*** SUPPLIED INFORMATION Section Begins ***

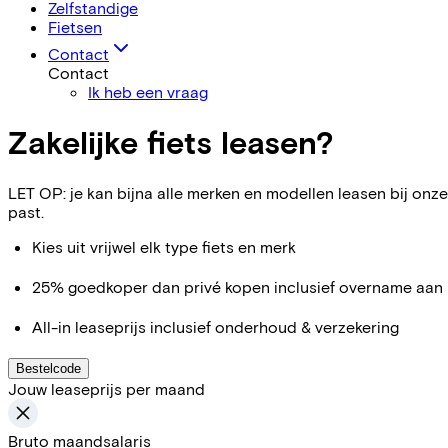
Zelfstandige
Fietsen
Contact
Contact
Ik heb een vraag
Zakelijke fiets leasen?
LET OP: je kan bijna alle merken en modellen leasen bij onze 
past.
Kies uit vrijwel elk type fiets en merk
25% goedkoper dan privé kopen inclusief overname aan 
All-in leaseprijs inclusief onderhoud & verzekering
Bestelcode
Jouw leaseprijs per maand
Bruto maandsalaris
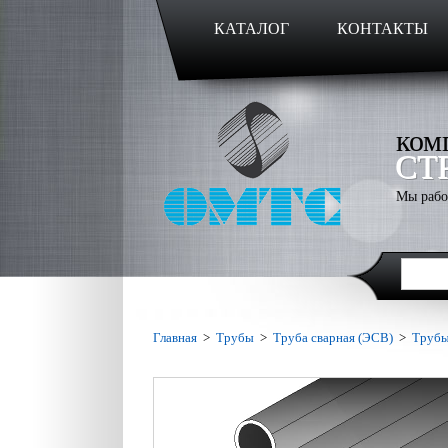
КАТАЛОГ
КОНТАКТЫ
ком
СТ
Мы рабо
Главная
>
Трубы
>
Труба сварная (ЭСВ)
>
Трубы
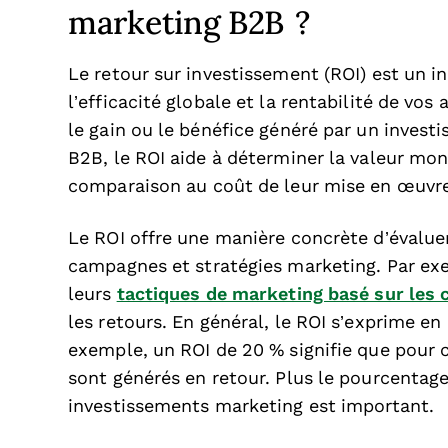
marketing B2B ?
Le retour sur investissement (ROI) est un 
l’efficacité globale et la rentabilité de vo
le gain ou le bénéfice généré par un invest
B2B, le ROI aide à déterminer la valeur mon
comparaison au coût de leur mise en œuvre
Le ROI offre une manière concrète d’évaluer
campagnes et stratégies marketing. Par exe
leurs
tactiques de marketing basé sur les
les retours. En général, le ROI s’exprime 
exemple, un ROI de 20 % signifie que pour 
sont générés en retour. Plus le pourcentage
investissements marketing est important.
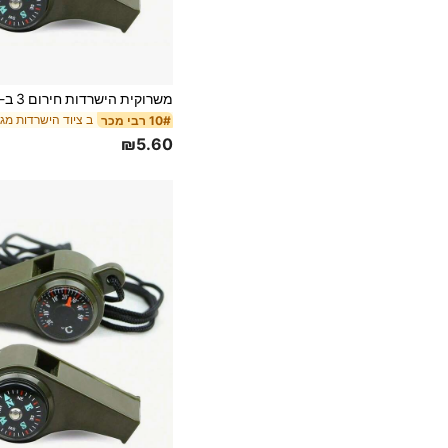
ב ציוד הישרדות מגן 
10# רבי מכר
₪5.60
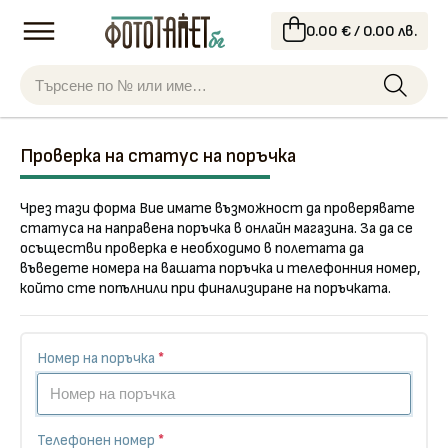
0.00 € / 0.00 лв.
Проверка на статус на поръчка
Чрез тази форма Вие имате възможност да проверявате
статуса на направена поръчка в онлайн магазина. За да се
осъществи проверка е необходимо в полетата да
въведете номера на вашата поръчка и телефонния номер,
който сте попълнили при финализиране на поръчката.
Номер на поръчка
*
Телефонен номер
*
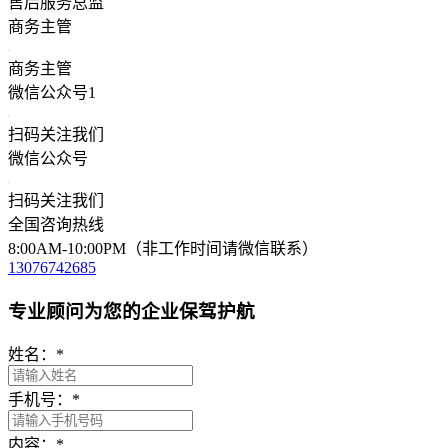
售后服务总监
商务主管
商务主管
微信公众号1
扫码关注我们
微信公众号
扫码关注我们
全国咨询热线
8:00AM-10:00PM（非工作时间请微信联系）
13076742685
专业顾问为您的企业保驾护航
姓名：
*
手机号：
*
内容：
*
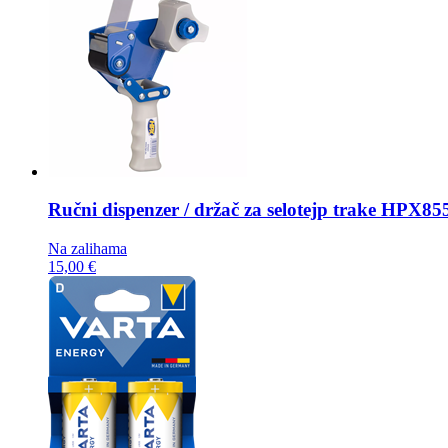
Ručni dispenzer / držač za selotejp trake
HPX855
Na zalihama
15,00 €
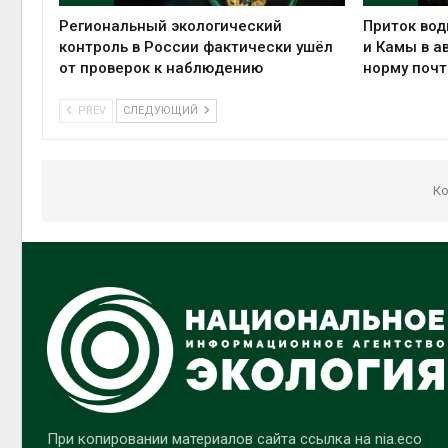
Региональный экологический
Приток вод
контроль в России фактически ушёл
и Камы в а
от проверок к наблюдению
норму почт
PREV
СЛЕДУЮЩИЙ
Ко
При копировании материалов сайта ссылка на nia.eco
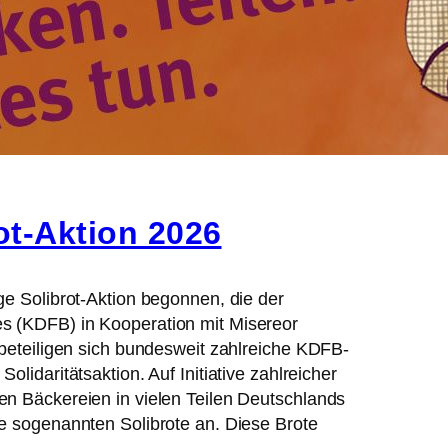
rot-Aktion 2026
ge Solibrot-Aktion begonnen, die der
 (KDFB) in Kooperation mit Misereor
 beteiligen sich bundesweit zahlreiche KDFB-
lidaritätsaktion. Auf Initiative zahlreicher
n Bäckereien in vielen Teilen Deutschlands
e sogenannten Solibrote an. Diese Brote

*** SUPPLIED INFORMATION Section Ends ***

Transcribe every line of text in the listing above without any changes, and leave the pictures out of your transcription.

- **ANSWER BOX**:
Zelfstandige
Fietsen
Contact
Contact
Ik heb een vraag
Zakelijke fiets leasen?
LET OP: je kan bijna alle merken en modellen leasen bij onze 
past.
Kies uit vrijwel elk type fiets en merk
25% goedkoper dan privé kopen inclusief overname aan 
All-in leaseprijs inclusief onderhoud & verzekering
Bestelcode
Jouw leaseprijs per maand
Bruto maandsalaris
КАТАЛОГ
КОНТАКТЫ
ком
СТ
Мы рабо
Главная
>
Трубы
>
Труба сварная (ЭСВ)
>
Трубы
marketing B2B ?
Le retour sur investissement (ROI) est un 
l’efficacité globale et la rentabilité de vo
le gain ou le bénéfice généré par un invest
B2B, le ROI aide à déterminer la valeur mon
comparaison au coût de leur mise en œuvre
Le ROI offre une manière concrète d’évaluer
campagnes et stratégies marketing. Par exe
leurs
tactiques de marketing basé sur les
les retours. En général, le ROI s’exprime 
exemple, un ROI de 20 % signifie que pour 
sont générés en retour. Plus le pourcentage
investissements marketing est important.
ב ציוד הישרדות מגן 
10# רבי מכר
₪5.60
0.00 € / 0.00 лв.
Проверка на статус на поръчка
Чрез тази форма Вие имате възможност да проверявате
статуса на направена поръчка в онлайн магазина. За да се
осъществи проверка е необходимо в полетата да
въведете номера на вашата поръчка и телефонния номер,
който сте попълнили при финализиране на поръчката.
Номер на поръчка
*
Телефонен номер
*
售后服务总监
商务主管
商务主管
微信公众号1
扫码关注我们
微信公众号
扫码关注我们
全国咨询热线
8:00AM-10:00PM（非工作时间请微信联系）
13076742685
专业顾问为您的企业保驾护航
姓名：
*
手机号：
*
内容：
*
Ručni dispenzer / držač za selotejp trake
HPX855
Na zalihama
15,00 €
Региональный экологический
Приток вод
контроль в России фактически ушёл
и Камы в а
от проверок к наблюдению
норму почт
PREV
СЛЕДУЮЩИЙ
Ко
При копировании материалов сайта ссылка на nia.eco
rot-Aktion 2026
ge Solibrot-Aktion begonnen, die der
 (KDFB) in Kooperation mit Misereor
 beteiligen sich bundesweit zahlreiche KDFB-
lidaritätsaktion. Auf Initiative zahlreicher
n Bäckereien in vielen Teilen Deutschlands
e sogenannten Solibrote an. Diese Brote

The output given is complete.